Companies are under pressure to embrace value chain transparency. The upcoming European Corporate Sustainability Reporting Directive (CSDR), Due Diligence Directive and the consumer demand put a new perspective on this topic. It is no longer the question of how to optimise and make value chains more resilient but how to make them sustainable and transparent. During the pandemic, more leaders pledge their commitments to save our planet. While the ROI still doesn’t reflect investments in sustainability, the shareholders demand it.
Although it is evident that supply chain transparency is of high interest to governments in order to assure proper consideration of human rights, protect the environment, and good governance, it is not necessarily of interest by the firms and suppliers to make operations and processes along the supply chain transparent, especially not towards third parties. Current sustainability reporting frameworks do not combine the sustainability impacts (societal, environmental, and economic) coherently.

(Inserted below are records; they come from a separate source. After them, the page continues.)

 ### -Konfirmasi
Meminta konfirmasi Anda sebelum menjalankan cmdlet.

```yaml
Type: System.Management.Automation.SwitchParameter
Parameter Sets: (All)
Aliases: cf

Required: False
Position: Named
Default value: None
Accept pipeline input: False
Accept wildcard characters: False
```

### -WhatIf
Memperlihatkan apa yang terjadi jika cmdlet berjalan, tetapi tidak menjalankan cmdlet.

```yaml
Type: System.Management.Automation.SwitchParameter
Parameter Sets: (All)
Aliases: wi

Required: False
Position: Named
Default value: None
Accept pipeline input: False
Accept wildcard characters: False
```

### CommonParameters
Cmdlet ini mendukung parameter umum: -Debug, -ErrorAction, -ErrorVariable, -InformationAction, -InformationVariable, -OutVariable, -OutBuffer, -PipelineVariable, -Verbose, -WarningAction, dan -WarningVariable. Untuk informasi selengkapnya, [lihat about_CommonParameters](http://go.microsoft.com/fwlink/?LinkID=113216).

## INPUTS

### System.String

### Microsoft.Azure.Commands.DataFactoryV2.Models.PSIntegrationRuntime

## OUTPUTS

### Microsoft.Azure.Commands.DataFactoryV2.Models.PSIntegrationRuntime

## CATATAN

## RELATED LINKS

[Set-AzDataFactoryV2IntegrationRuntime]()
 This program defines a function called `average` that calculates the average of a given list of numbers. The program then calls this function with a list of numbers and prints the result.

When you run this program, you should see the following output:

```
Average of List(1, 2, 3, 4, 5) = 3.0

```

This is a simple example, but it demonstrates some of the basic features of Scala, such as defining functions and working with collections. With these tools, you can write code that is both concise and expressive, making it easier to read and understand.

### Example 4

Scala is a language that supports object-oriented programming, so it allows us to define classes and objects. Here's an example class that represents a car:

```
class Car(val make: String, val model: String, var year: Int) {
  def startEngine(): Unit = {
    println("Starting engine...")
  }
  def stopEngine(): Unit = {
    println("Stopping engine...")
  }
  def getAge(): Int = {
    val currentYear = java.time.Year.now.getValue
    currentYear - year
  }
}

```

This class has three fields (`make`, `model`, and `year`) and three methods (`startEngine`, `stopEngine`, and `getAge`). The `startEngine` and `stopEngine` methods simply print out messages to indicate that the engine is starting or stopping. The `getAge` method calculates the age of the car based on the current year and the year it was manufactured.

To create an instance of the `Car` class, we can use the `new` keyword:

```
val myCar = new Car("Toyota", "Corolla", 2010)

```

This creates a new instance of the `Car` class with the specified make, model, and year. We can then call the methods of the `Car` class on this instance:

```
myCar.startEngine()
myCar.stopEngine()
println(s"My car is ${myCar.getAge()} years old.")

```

The sheer variety of standards, reporting industry-specific data, and the discrepancies between what companies want to and can report on have created a challenging environment for companies to report on sustainability. While larger companies can report extensively and use an array of different standards, this approach is not feasible for SMEs, which seem to be overwhelmed by the multitude of standards and their requirements.
We have reviewed currently available reporting frameworks that would help firms integrate sustainability practices in their businesses and reporting. In this article, we provide an overview of the most common frameworks.

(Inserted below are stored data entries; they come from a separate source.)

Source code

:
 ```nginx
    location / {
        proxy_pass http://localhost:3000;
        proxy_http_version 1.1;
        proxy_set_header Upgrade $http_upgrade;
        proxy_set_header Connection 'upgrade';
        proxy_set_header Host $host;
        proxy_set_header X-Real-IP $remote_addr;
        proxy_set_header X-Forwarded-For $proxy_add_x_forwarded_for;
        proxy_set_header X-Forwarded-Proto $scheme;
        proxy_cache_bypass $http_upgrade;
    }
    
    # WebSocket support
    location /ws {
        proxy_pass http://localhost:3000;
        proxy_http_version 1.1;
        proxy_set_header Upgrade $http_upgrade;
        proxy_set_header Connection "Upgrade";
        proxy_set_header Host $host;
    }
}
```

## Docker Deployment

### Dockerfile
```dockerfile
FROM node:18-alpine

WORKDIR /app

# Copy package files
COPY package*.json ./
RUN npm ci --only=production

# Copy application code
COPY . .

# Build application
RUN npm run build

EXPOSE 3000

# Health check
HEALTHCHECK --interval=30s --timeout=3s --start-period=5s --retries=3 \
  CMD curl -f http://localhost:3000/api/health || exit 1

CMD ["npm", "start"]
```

An overview of sustainability reporting frameworks
The sustainability reporting standards we’ve researched tackle a variety of sustainability issues. From industry-specific to cross-industry solutions, the companies can choose an array of sustainability factors to report on.
ESG is one of the most famous frameworks for sustainability reporting — and not without reason. It gives companies three categories in which sustainability is measured: Environment, Society, and Governance. These categories give companies the freedom on which issues to report on, enforcing no specific set of standards. Most companies disclose GHG emissions, water, and waste management as the most important environmental indicators, while they report on diversity, inclusion, and employee engagement in their societal section. The Governance category includes the most valuable information on how sustainability is dealt with, besides it showcases the company’s achievements on the executive level.

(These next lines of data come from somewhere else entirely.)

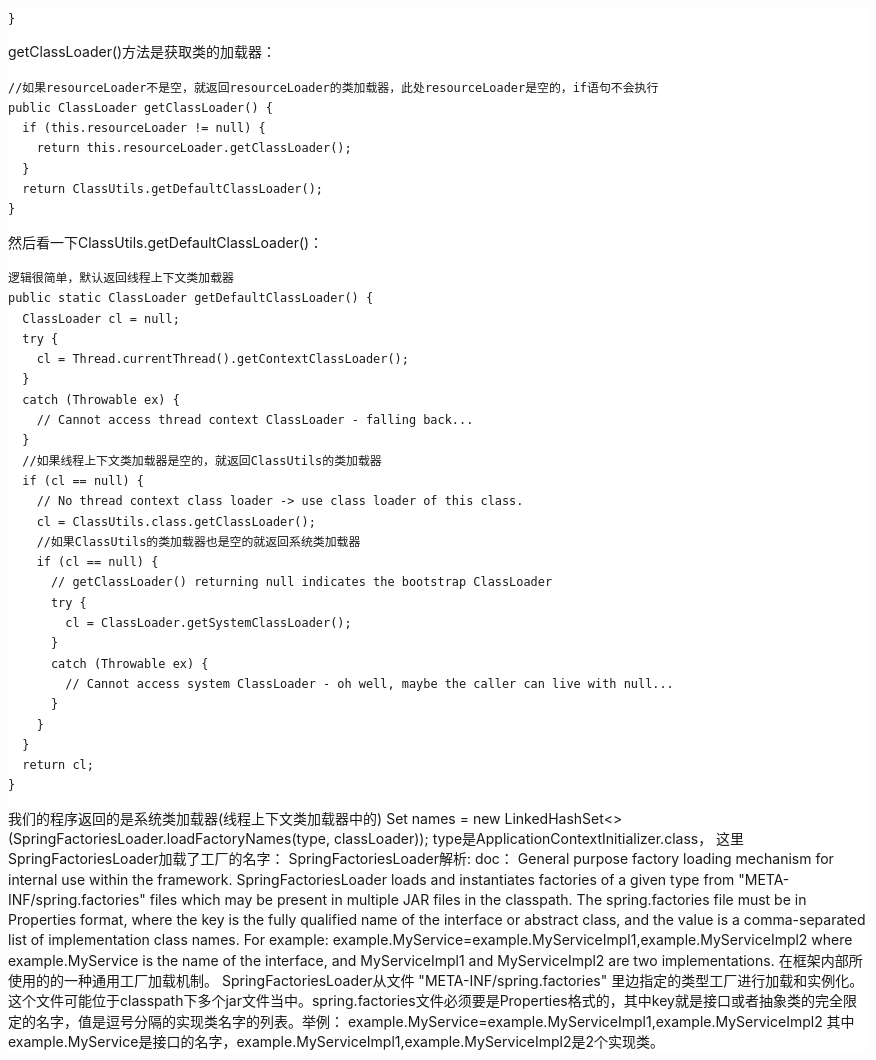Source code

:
 ```
}
```
getClassLoader()方法是获取类的加载器：
```
//如果resourceLoader不是空，就返回resourceLoader的类加载器，此处resourceLoader是空的，if语句不会执行
public ClassLoader getClassLoader() {
  if (this.resourceLoader != null) {
    return this.resourceLoader.getClassLoader();
  }
  return ClassUtils.getDefaultClassLoader();
}
```
然后看一下ClassUtils.getDefaultClassLoader()：
```
逻辑很简单，默认返回线程上下文类加载器
public static ClassLoader getDefaultClassLoader() {
  ClassLoader cl = null;
  try {
    cl = Thread.currentThread().getContextClassLoader();
  }
  catch (Throwable ex) {
    // Cannot access thread context ClassLoader - falling back...
  }
  //如果线程上下文类加载器是空的，就返回ClassUtils的类加载器
  if (cl == null) {
    // No thread context class loader -> use class loader of this class.
    cl = ClassUtils.class.getClassLoader();
    //如果ClassUtils的类加载器也是空的就返回系统类加载器
    if (cl == null) {
      // getClassLoader() returning null indicates the bootstrap ClassLoader
      try {
        cl = ClassLoader.getSystemClassLoader();
      }
      catch (Throwable ex) {
        // Cannot access system ClassLoader - oh well, maybe the caller can live with null...
      }
    }
  }
  return cl;
}

```
我们的程序返回的是系统类加载器(线程上下文类加载器中的)
Set<String> names = new LinkedHashSet<>(SpringFactoriesLoader.loadFactoryNames(type, classLoader));
type是ApplicationContextInitializer.class，
这里SpringFactoriesLoader加载了工厂的名字：
SpringFactoriesLoader解析:
doc：
General purpose factory loading mechanism for internal use within the framework.
SpringFactoriesLoader loads and instantiates factories of a given type from "META-INF/spring.factories" files which may be present in multiple JAR files in the classpath. The spring.factories file must be in Properties format, where the key is the fully qualified name of the interface or abstract class, and the value is a comma-separated list of implementation class names. For example:
example.MyService=example.MyServiceImpl1,example.MyServiceImpl2
where example.MyService is the name of the interface, and MyServiceImpl1 and MyServiceImpl2 are two implementations.
在框架内部所使用的的一种通用工厂加载机制。
SpringFactoriesLoader从文件 "META-INF/spring.factories" 里边指定的类型工厂进行加载和实例化。
这个文件可能位于classpath下多个jar文件当中。spring.factories文件必须要是Properties格式的，其中key就是接口或者抽象类的完全限定的名字，值是逗号分隔的实现类名字的列表。举例：
example.MyService=example.MyServiceImpl1,example.MyServiceImpl2
其中example.MyService是接口的名字，example.MyServiceImpl1,example.MyServiceImpl2是2个实现类。
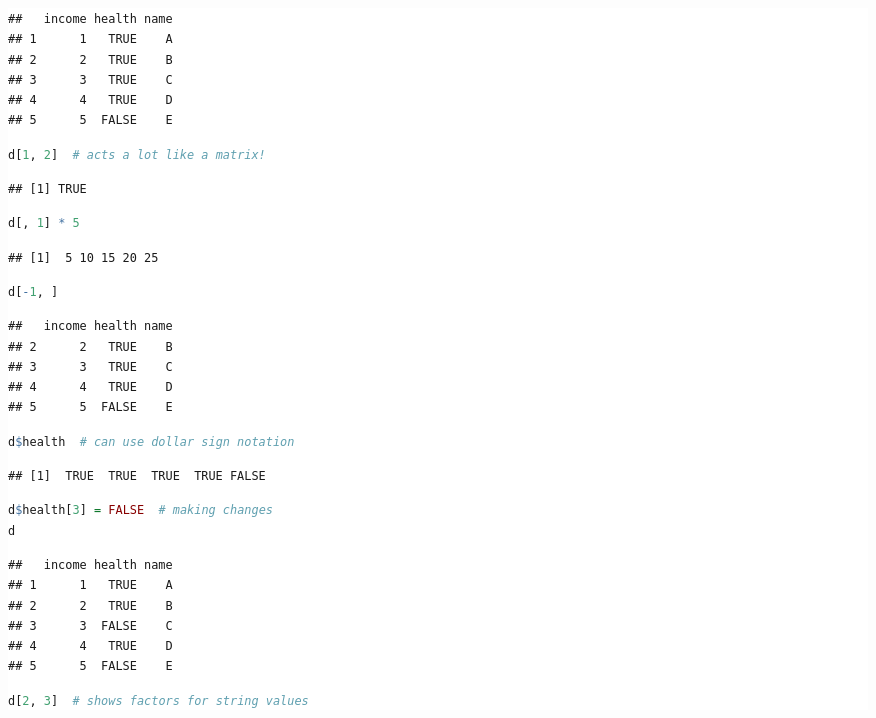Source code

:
 ```
##   income health name
## 1      1   TRUE    A
## 2      2   TRUE    B
## 3      3   TRUE    C
## 4      4   TRUE    D
## 5      5  FALSE    E
```

```r
d[1, 2]  # acts a lot like a matrix!
```

```
## [1] TRUE
```

```r
d[, 1] * 5
```

```
## [1]  5 10 15 20 25
```

```r
d[-1, ]
```

```
##   income health name
## 2      2   TRUE    B
## 3      3   TRUE    C
## 4      4   TRUE    D
## 5      5  FALSE    E
```

```r
d$health  # can use dollar sign notation 
```

```
## [1]  TRUE  TRUE  TRUE  TRUE FALSE
```

```r
d$health[3] = FALSE  # making changes
d
```

```
##   income health name
## 1      1   TRUE    A
## 2      2   TRUE    B
## 3      3  FALSE    C
## 4      4   TRUE    D
## 5      5  FALSE    E
```

```r
d[2, 3]  # shows factors for string values
```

2. Global Reporting Initiative (GRI)
The Global Reporting Initiative (GRI) provides the world’s most widely used standards for sustainability reporting. Within this comprehensive framework, companies can report on three categories: economic, environmental, and social. The sustainability indicators cover a wide array of topics, from anti-competitive behaviour to marketing and labelling etc. The standards guide the companies to determine the sustainability factors to report on and type of data for each indicator. This makes the GRI framework one of the most comprehensive sets of standards applicable across all industries.
3. Sustainable Development Goals (SDGs)
SDGs were set by the UN as a means to achieve sustainable development on ecological, social, and economic levels by 2030. The 17 SDGs range from ending poverty to responsible consumption and production. Many companies choose a few SDGs to showcase their commitments and business achievements in their sustainability reports. The SDG principles can be integrated in business activities. SDGs have proved a well structured and practical framework for companies to showcase their activities with regards to sustainability.
4. Sustainability Accounting Standards Board (SASB)
SASB focuses on quantifying and reporting the environmental impacts and risks of a company’s performance across 77 different industry standards. It offers a tailored approach to fit investors’ needs. The SASB was developed based on the fact that not all sustainability factors matter equally to each industry and that the sustainability indicators differ from sector to sector.
The Task Force on Climate-related Financial Disclosures (TCFD) is closely related to SASB. It addresses how climate change might impact the organisation’s ability to create value.
5. Sustainability reporting standards from International Organization for Standardization (ISO)
ISO offers standards on five different topics: quality management, environmental management, health and safety standards, energy management, food safety, and IT security. In particular, the ISO 14000 family of standards is known and defined as a series of international environmental management standards, guides, and technical reports.
Corporate Sustainability Reporting Directive (CSRD)
In November 2022, the European Council approved the new Corporate Sustainability Reporting Directive (CSRD), which replaces the Non-Financial Reporting Directive (NFRD), introducing more detailed reporting measures and applying to more companies. These will need to disclose more sustainability-related information, such as the effects of their business model, strategy and supply chains on sustainability and the influence of external environmental and social actors on their activities. Companies will also be required to report on Scope 3 emissions, the indirect emissions that result from a company’s upstream and downstream activities. The regulation will start to apply from 2024 to 2028.